▶ _Atividade 1_
No texto sobre o Encontro de Professores de EaD, abaixo, reescreva em forma de lista o parágrafo que começa com "Parece haver um consenso", mantendo seus fatos principais.

▶ _Trecho selecionado_

Hoje tivemos a primeira rodada do Encontro de Professores de EaD durante o 8º SENAED – Seminário Nacional ABED de Educação a Distância. A ideia de hoje era fazer um brainstorm para que os participantes explicitassem as suas posições, visando à produção de um documento na segunda parte do Encontro, amanhã. Vou então tentar resumir e comentar por aqui algumas ideias e posições, sem mencionar nomes.
Comecei apresentando o cronograma da mobilização Tutor é Professor para este ano e a proposta de redação para a Carta de Campinas. Um dos pontos retomado foi a importância da discussão sobre modelos de EaD, que impactam diretamente na relação de trabalho do professor. Em muitos modelos conteudistas, o professor está identificado com a produção de conteúdo e o tutor com a mediação, ou mesmo a mera função passiva de “atender” alunos.
Foi lembrado que o professor Wilson Azevedo já conduziu, há alguns anos, um Encontro de Tutores em EaD, assim como o professor Enilton Rocha conduziu um Encontro de Professores em EaD, ambos em eventos da ABED.
Parece haver um consenso em relação ao problema da tutoria na UAB – o fato de o tutor receber uma remuneração muito ruim por seu trabalho; o fato de não ser contratado; o fato de receber uma bolsa (e não salário); de não ter direitos trabalhistas; o fato de não realizar pequisa (quando deveria realizar), o que caracterizaria uma relação de trabalho; a volatilidade de sua atuação, transitória apenas, sem vinculação com a instituição etc. Alguma coisa específica em relação à UAB deverá entrar no documento de amanhã.
Há uma questão interessante em relação à definição dos termos professor e tutor. Consegui identificar duas propostas de diferenciação dos dois conceitos:
a) Professor dá aula no presencial e tutor atua na EaD. Se tendemos a um cenário em que essas distinções presencial/distância não estarão mais tão claras, esta diferenciação parece que se perde; de qualquer maneira, é nessa diferenciação que a campanha Tutor é Professor deseja atuar – justamente porque a diferenciação tem possibilitado a contratação de tutores – ou instrutores – de maneira a excluir o profissional da jurisdição dos sindicatos de professores, a contratação por bolsas – como ocorre na UAB etc. Nesse sentido, parece essencial, como já foi discutido no Encontro em Campinas, voltar à legislação do MEC para avaliar como a diferenciação está redigida, procurando num segundo momento alterá-la.

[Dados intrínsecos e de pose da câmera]
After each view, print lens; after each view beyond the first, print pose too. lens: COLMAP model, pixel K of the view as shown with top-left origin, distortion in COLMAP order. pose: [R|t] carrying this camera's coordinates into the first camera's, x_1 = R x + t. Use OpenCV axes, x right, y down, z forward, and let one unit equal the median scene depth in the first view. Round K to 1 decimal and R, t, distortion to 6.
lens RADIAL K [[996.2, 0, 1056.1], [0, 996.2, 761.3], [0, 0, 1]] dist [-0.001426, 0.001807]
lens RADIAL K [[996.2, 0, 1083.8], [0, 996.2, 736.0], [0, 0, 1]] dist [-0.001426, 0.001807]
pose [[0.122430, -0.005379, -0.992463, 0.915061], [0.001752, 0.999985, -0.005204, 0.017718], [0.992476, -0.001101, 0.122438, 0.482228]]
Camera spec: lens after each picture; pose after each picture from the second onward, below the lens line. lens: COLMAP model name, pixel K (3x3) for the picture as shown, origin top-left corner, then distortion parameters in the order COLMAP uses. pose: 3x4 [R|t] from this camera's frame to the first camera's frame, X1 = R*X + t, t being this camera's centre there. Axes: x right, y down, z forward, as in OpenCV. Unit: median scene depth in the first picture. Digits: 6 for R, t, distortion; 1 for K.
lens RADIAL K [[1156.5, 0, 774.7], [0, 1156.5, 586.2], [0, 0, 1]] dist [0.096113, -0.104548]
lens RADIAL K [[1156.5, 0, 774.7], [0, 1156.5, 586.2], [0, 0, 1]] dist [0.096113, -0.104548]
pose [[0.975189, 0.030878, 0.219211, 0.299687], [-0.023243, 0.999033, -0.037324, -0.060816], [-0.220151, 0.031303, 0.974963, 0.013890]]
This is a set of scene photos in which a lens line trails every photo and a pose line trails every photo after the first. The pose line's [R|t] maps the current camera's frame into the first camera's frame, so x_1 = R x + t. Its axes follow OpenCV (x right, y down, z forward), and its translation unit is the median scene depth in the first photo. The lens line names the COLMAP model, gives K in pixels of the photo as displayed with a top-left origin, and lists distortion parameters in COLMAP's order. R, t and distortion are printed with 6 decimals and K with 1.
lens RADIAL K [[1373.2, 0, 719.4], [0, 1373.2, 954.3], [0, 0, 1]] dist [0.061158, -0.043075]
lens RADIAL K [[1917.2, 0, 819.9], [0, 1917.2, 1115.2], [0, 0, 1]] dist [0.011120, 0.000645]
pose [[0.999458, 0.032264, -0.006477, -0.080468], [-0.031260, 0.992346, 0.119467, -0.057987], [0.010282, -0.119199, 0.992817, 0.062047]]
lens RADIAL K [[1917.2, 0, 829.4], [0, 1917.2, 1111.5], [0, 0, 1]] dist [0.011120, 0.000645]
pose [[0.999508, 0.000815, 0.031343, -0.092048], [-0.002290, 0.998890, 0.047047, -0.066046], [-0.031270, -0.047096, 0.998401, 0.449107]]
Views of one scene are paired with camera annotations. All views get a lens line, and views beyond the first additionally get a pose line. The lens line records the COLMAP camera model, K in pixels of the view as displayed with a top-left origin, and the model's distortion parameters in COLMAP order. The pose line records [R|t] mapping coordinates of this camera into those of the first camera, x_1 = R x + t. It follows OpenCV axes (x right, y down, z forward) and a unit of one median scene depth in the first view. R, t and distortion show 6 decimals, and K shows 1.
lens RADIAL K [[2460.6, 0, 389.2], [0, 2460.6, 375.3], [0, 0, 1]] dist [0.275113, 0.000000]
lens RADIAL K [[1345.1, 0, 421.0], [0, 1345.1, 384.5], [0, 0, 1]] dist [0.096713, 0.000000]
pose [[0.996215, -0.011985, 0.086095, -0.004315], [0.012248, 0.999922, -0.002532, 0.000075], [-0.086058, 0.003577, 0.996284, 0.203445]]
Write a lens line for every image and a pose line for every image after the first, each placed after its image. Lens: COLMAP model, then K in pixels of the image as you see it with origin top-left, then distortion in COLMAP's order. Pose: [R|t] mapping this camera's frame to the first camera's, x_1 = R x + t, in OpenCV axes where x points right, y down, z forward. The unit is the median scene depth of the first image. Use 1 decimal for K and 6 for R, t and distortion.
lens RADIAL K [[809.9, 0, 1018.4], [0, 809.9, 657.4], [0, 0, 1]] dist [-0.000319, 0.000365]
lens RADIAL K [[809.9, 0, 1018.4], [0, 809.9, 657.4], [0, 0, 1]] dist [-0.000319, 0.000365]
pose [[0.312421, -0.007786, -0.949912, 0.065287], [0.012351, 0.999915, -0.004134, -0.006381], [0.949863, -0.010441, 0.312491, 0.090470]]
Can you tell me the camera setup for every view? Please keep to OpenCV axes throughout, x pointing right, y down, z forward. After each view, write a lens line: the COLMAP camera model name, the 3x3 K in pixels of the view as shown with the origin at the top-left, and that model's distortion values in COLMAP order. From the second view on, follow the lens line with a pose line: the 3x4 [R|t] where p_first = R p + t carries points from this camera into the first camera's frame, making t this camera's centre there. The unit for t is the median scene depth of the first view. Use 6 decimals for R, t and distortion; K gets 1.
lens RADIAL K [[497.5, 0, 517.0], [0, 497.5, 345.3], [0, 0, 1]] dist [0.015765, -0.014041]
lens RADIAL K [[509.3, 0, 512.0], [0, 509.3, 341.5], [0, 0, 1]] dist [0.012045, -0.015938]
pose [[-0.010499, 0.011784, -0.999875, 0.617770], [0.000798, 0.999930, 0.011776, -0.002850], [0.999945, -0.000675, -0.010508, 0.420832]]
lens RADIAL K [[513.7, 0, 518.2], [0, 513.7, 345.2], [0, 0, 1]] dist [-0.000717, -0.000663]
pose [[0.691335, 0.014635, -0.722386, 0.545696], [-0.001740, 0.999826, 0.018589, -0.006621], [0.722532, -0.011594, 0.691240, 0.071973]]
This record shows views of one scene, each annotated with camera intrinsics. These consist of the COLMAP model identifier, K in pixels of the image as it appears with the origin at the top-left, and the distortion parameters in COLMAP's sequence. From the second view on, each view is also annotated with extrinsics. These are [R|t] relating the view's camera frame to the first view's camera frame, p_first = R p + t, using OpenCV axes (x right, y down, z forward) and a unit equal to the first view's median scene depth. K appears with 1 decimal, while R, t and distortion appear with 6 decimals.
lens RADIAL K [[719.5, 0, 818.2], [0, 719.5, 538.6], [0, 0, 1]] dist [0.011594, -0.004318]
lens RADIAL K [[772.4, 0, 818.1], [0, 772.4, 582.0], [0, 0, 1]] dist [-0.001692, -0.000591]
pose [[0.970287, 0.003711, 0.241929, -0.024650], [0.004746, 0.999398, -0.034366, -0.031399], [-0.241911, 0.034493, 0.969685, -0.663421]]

▶ _Atividade 2_
Reproduza literalmente o trecho das entradas que começa na linha que contém "Camera spec: lens" e termina na linha que contém "0.031303, 0.974963, 0.013890]]", incluindo essas duas linhas.

▶ _Área de resposta 1_
Parece haver consenso sobre os problemas da tutoria na UAB:
- o tutor recebe uma remuneração muito ruim por seu trabalho;
- não é contratado;
- recebe uma bolsa, e não salário;
- não tem direitos trabalhistas;
- não realiza pesquisa, quando deveria realizar, o que caracterizaria uma relação de trabalho;
- sua atuação é volátil, apenas transitória, sem vinculação com a instituição.

Alguma coisa específica sobre a UAB deverá entrar no documento de amanhã.

▶ _Área de resposta 2_
Camera spec: lens after each picture; pose after each picture from the second onward, below the lens line. lens: COLMAP model name, pixel K (3x3) for the picture as shown, origin top-left corner, then distortion parameters in the order COLMAP uses. pose: 3x4 [R|t] from this camera's frame to the first camera's frame, X1 = R*X + t, t being this camera's centre there. Axes: x right, y down, z forward, as in OpenCV. Unit: median scene depth in the first picture. Digits: 6 for R, t, distortion; 1 for K.
lens RADIAL K [[1156.5, 0, 774.7], [0, 1156.5, 586.2], [0, 0, 1]] dist [0.096113, -0.104548]
lens RADIAL K [[1156.5, 0, 774.7], [0, 1156.5, 586.2], [0, 0, 1]] dist [0.096113, -0.104548]
pose [[0.975189, 0.030878, 0.219211, 0.299687], [-0.023243, 0.999033, -0.037324, -0.060816], [-0.220151, 0.031303, 0.974963, 0.013890]]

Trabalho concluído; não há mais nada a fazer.